Dynasty Handbag is a performance and video artist and actor living in Los Angeles. Her work has been presented at international dives both great and small. Her performances have been heralded by The New York Times as “the funniest and most pitch perfect performance seen in years” and “outrageously smart, grotesque and innovative” by The New Yorker. She has produced numerous video works and two albums of original music. In addition to her work as Dynasty Handbag she has acted in performances by various avant-garde theater groups and in many comedic web series that remain unpopular. She also works as a professor and lecturer of performance and comedy-related subjects at CalArts.
Soggy Glasses, A Homo’s Odyssey is a feminist, comedic, fanny-packed, monomythic hero-journey. Using Homer’s Odyssey as both dramaturgical framework and toilet paper, Dynasty Handbag recasts the masculine allegory of returning home in a feminist context, on a voyage though her extremities, heart, mind, bowels and artist colon-y. Using voiceovers, video interaction, and a giant plush “hero” sandwich, Dynasty Handbag employs female physical and spiritual bodies as the terrain for her journey home, in an ultimate Homeric search for her true nature, and she will most likely fail.

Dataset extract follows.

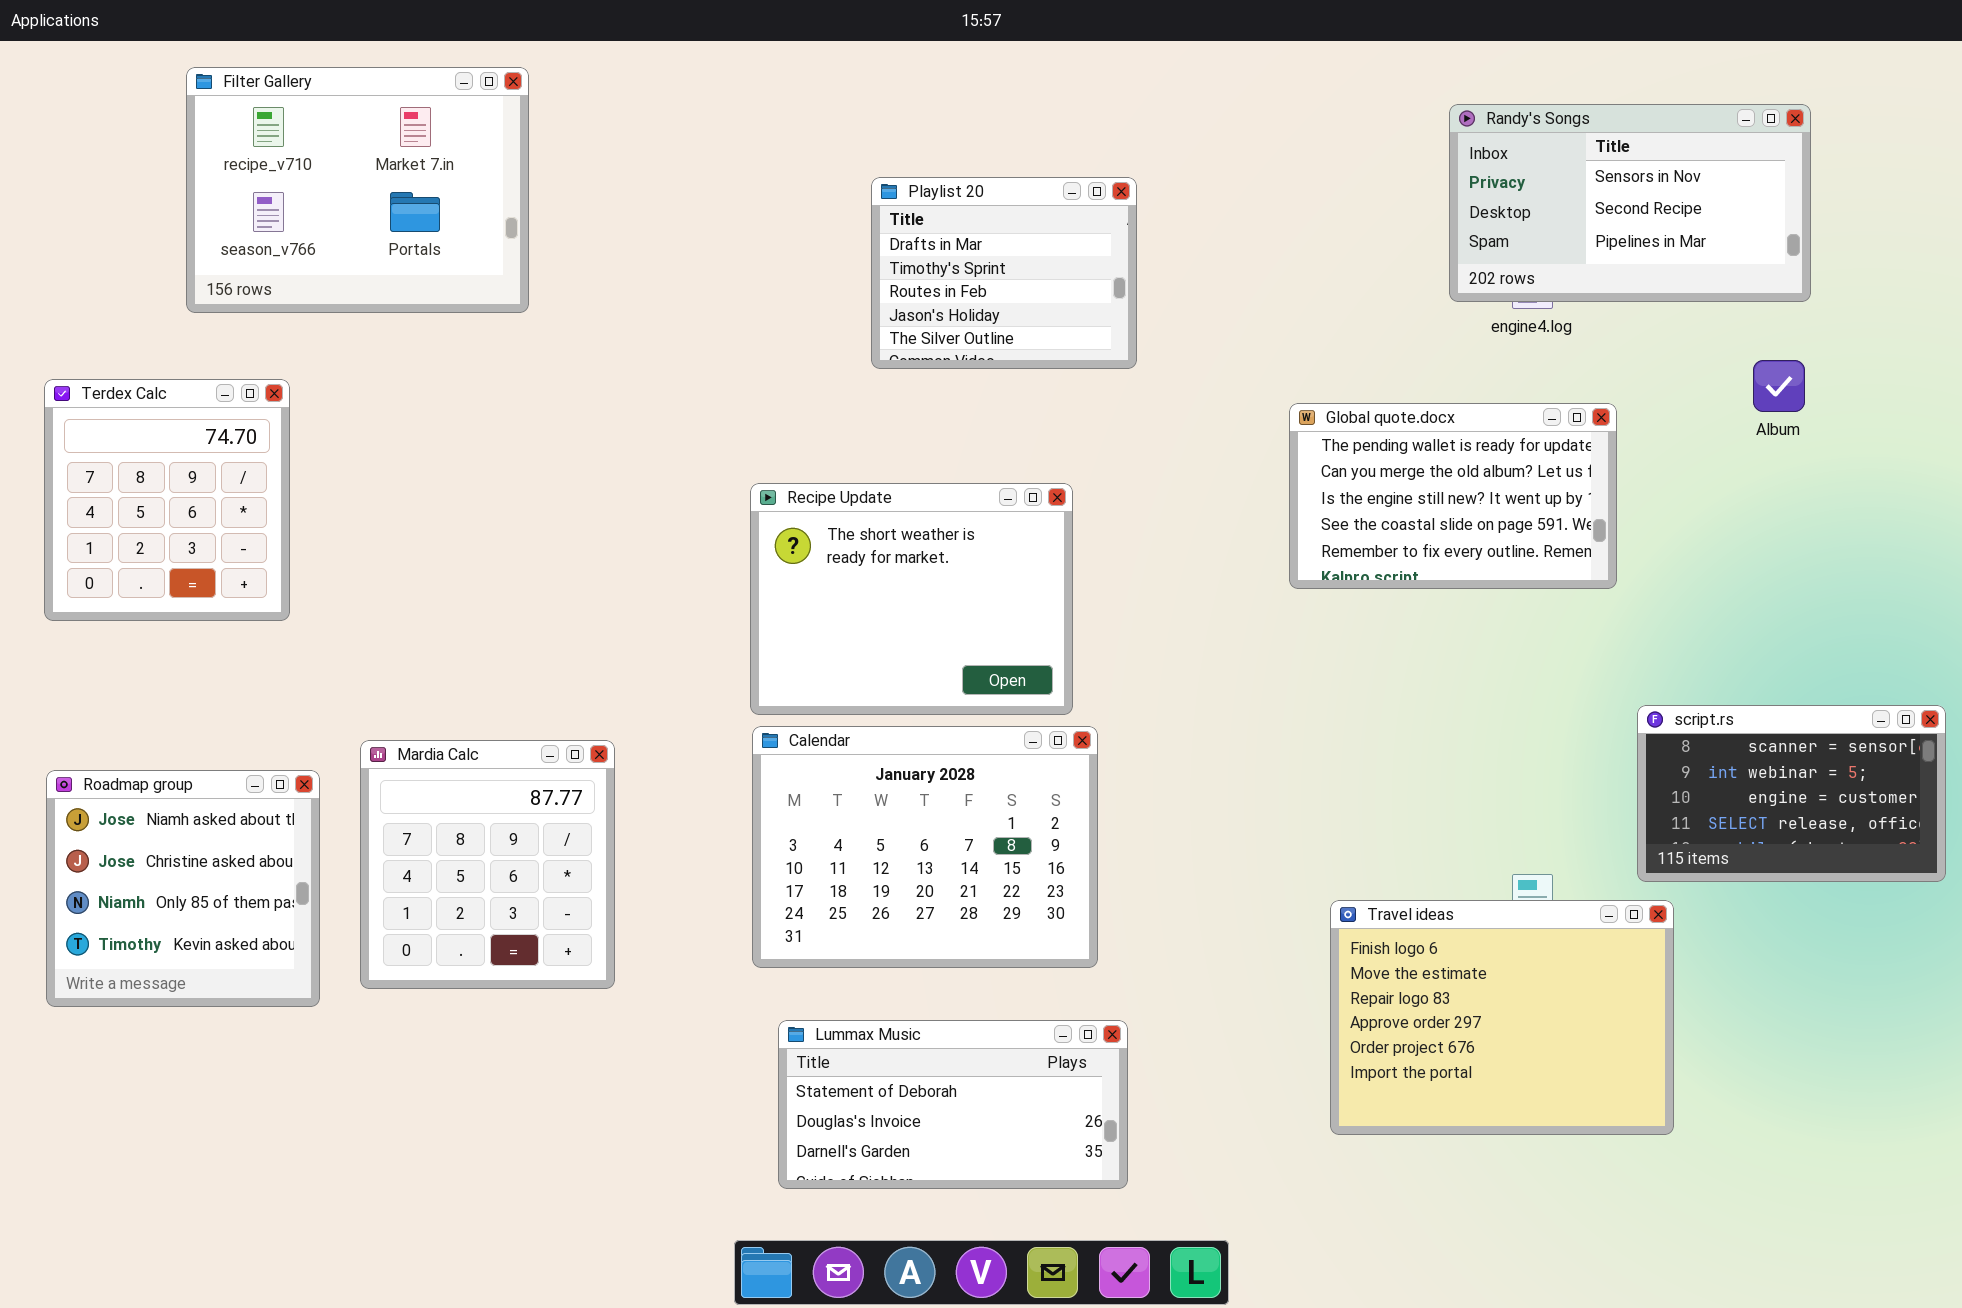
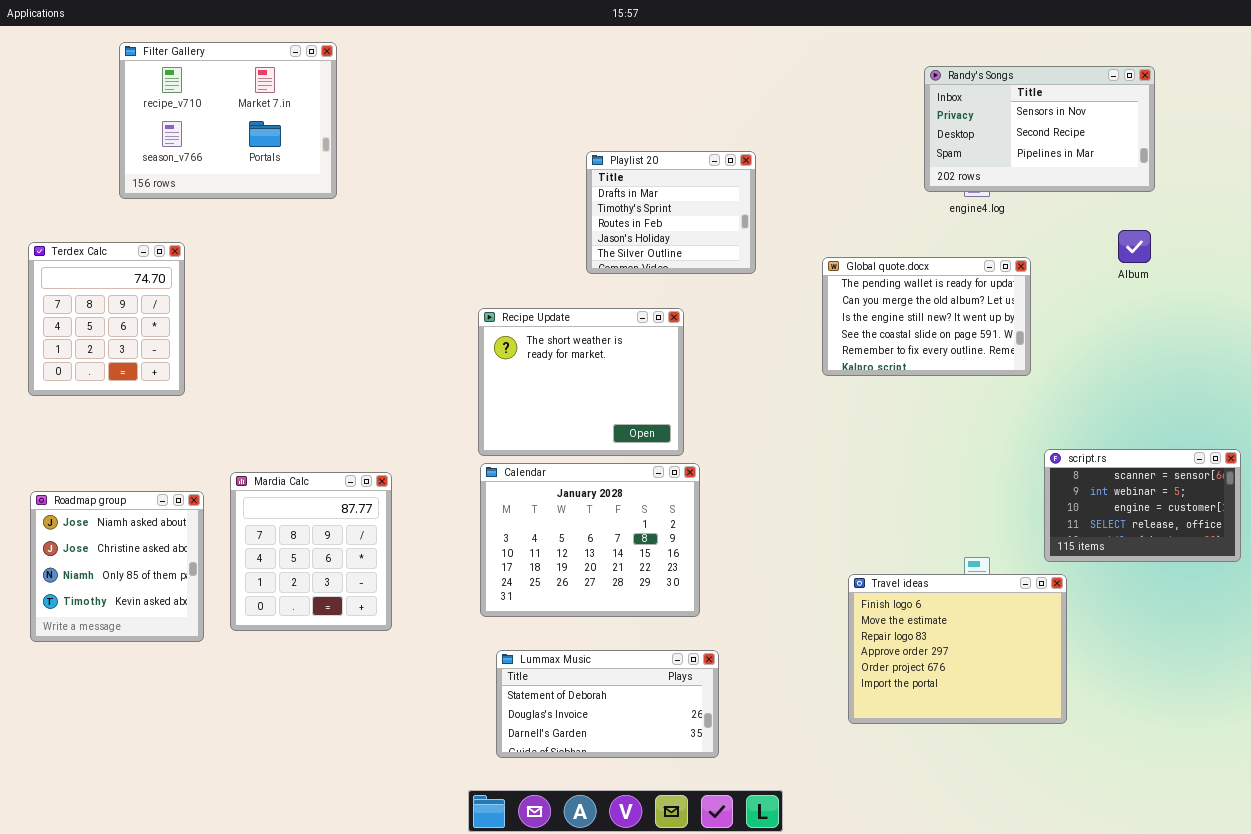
Playlist 20: [871,177,1137,369] -> [586,151,756,274], moved

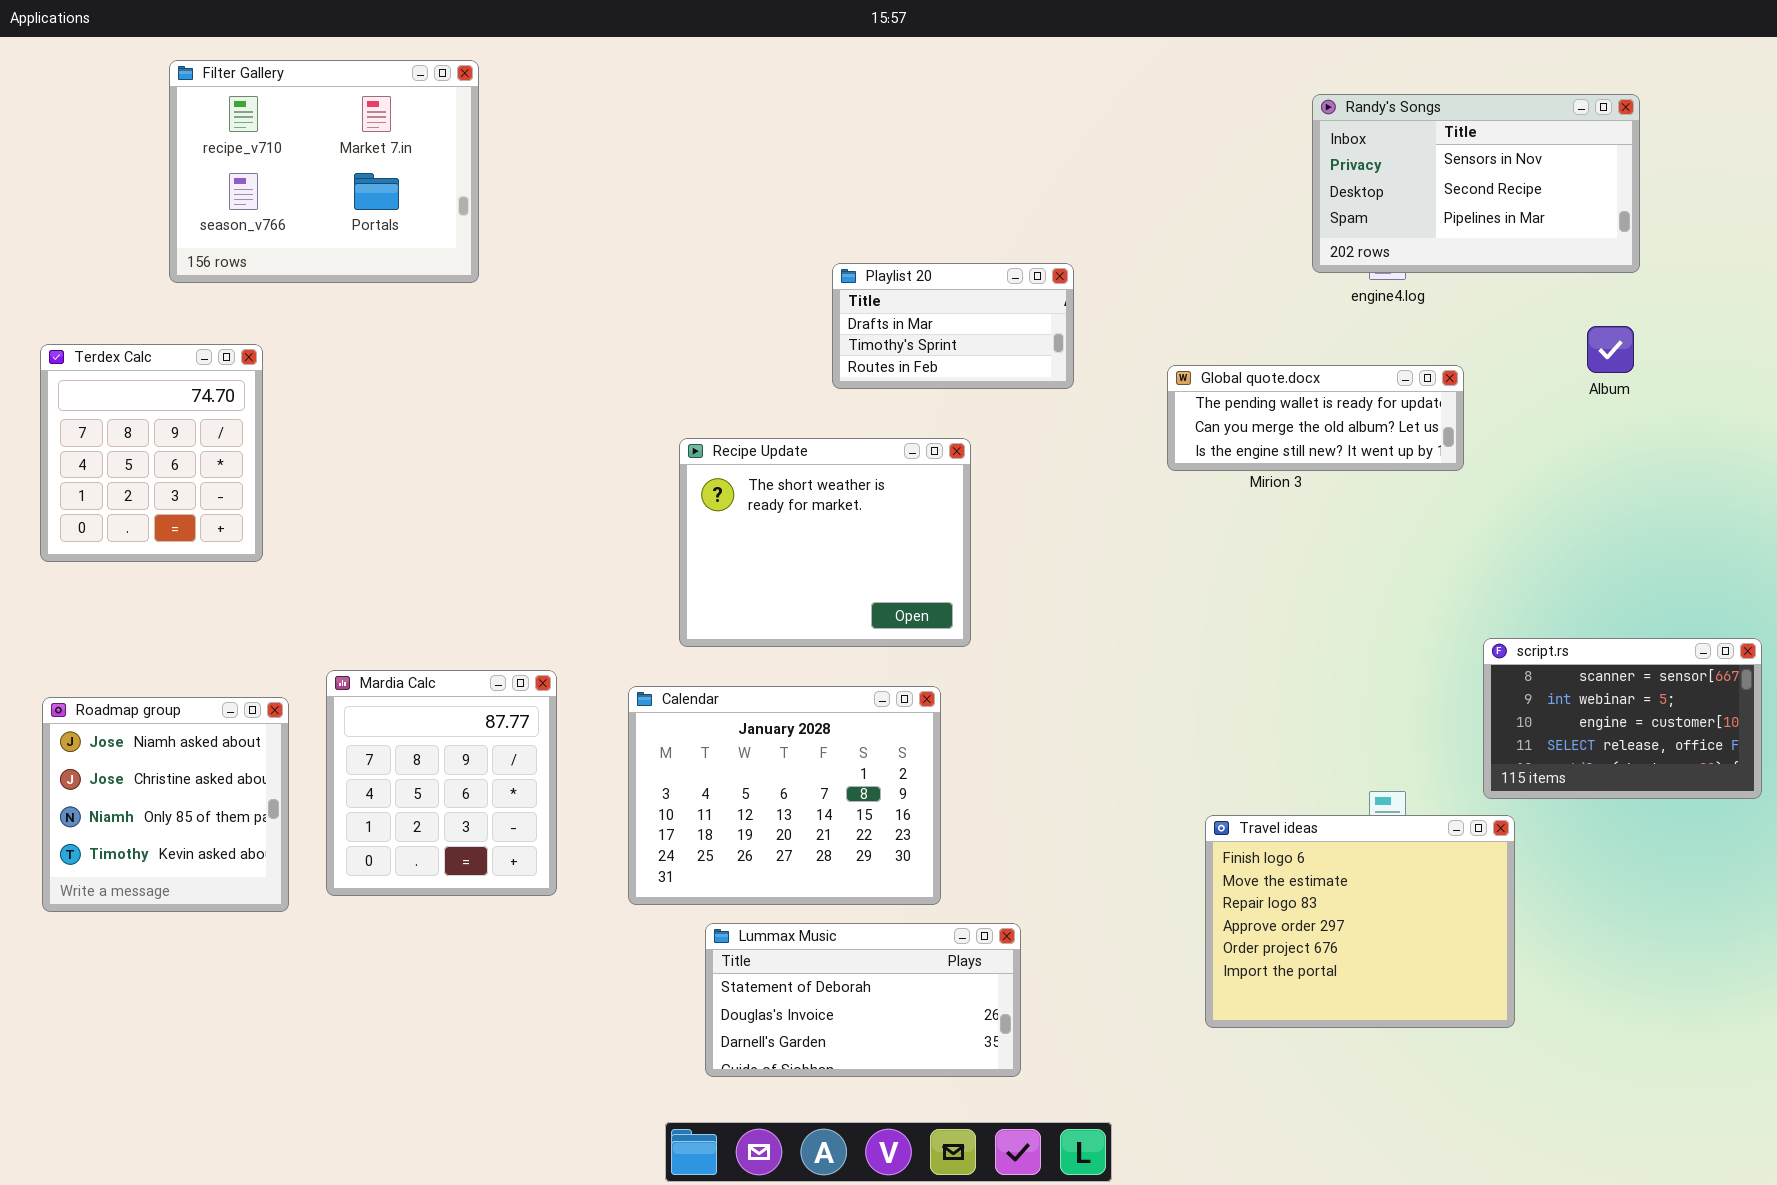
Playlist 20: [586,151,756,274] -> [832,263,1074,389], resized
Global quote.docx: [822,257,1031,376] -> [1167,365,1464,471], resized
Calendar: [480,463,700,617] -> [628,686,941,905], moved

Soggy Glasses, A Homo’s Odyssey was originally commissioned by Franklin Furnace for the BAM 2014 Next Wave Festival and was developed through residencies at Yaddo and The MacDowell Colony, and the LMCC Process Space. This performance for The Tip of Her Tongue marks the West Coast debut of Soggy Glasses: A Homo's Journey.
Co-presented by REDCAT
Barbara Kruger’s Untitled (Your body is a battleground), 1989, is a stark emblem for feminist art practice—if the body is our battleground, it is through language that we fight. Inspired by Kruger's work and by similarly discursive artworks in the Broad collection, The Tip of Her Tongue program series features feminist artists in performance who work with language and embodiment. The artists in this series have intense stories to tell and experiment aggressively with the telling. The artists work with words to explore how the body's relationship to language is mediated by histories large and small. The body may both anchor and disrupt the story. It is a source of desire, grief, shame and laughter. These intimate performances explore the politics of representation—with how gender is produced in, through and as language; and how the stories we tell circulate around, move through, against and with the body.